Achieving exceptional strength-ductility synergy in additively manufactured Hastelloy X superalloys by stabilizing cellular structures via Ta addition

Additive manufacturing of Hastelloy X superalloys remains challenges for practical aerospace applications due to the inadequate mechanical property at both ambient and high temperatures. To this end, this work proposes a novel Ta-modified strategy manipulating elemental segregation to stabilize cellular structures, thereby obtaining an outstanding combination between strength and ductility across a wide temperature regime.
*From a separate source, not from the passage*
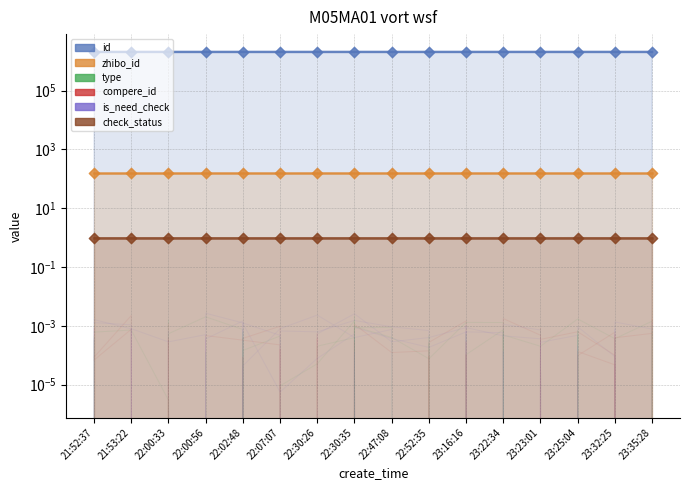

What is the total value across all series at 22:07:07?

2072901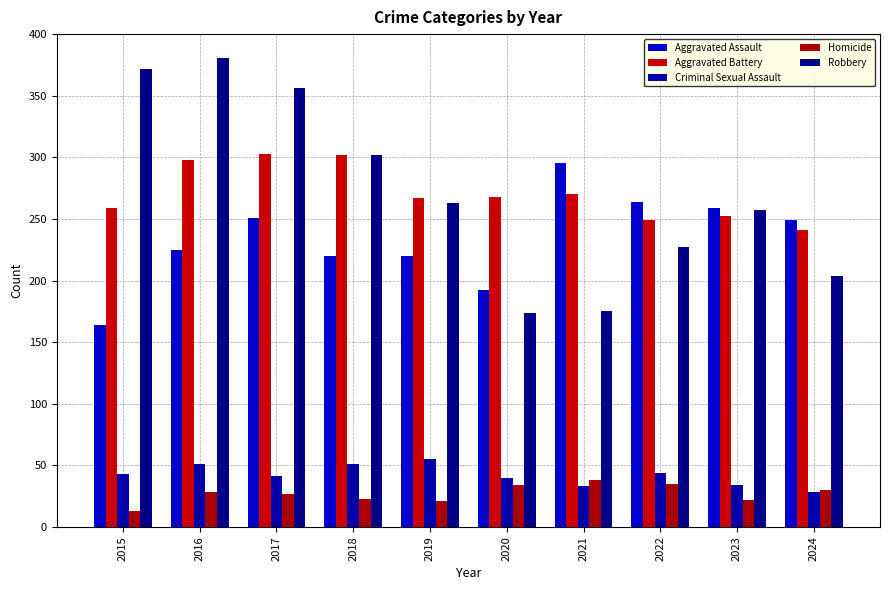

Which series has the largest range (max minus min)?

Robbery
In particular, the tensile strength and elongation of Ta-modified superalloys can reach up to 1 214 MPa and 28.4%, respectively, highly increased by 47% and 10% compared to original Hastelloy X superalloys at 25 °C. Meanwhile, the tensile strength and elongation at 650 °C significantly increase to 843 MPa and 26.8% respectively, 38% and 150% stronger than their counterparts of the original Ta-free Hastelloy X superalloys at identical conditions. Microstructural observations reveal that prominent local segregation of Ta/Mo elements and in situ MC precipitates along cellular boundaries synergistically enhanced the stability of cellular structures. The stabilized cellular structures serve as continuous and skeleton-like networks during deformation, synergistically contributing to outstanding ductility and enhanced mechanical strength, as well as sustained strain-hardening ability. The present work provides new insights into an efficient alloy design method for additively manufactured nickel-based superalloys with outstanding mechanical property within a wide temperature regime.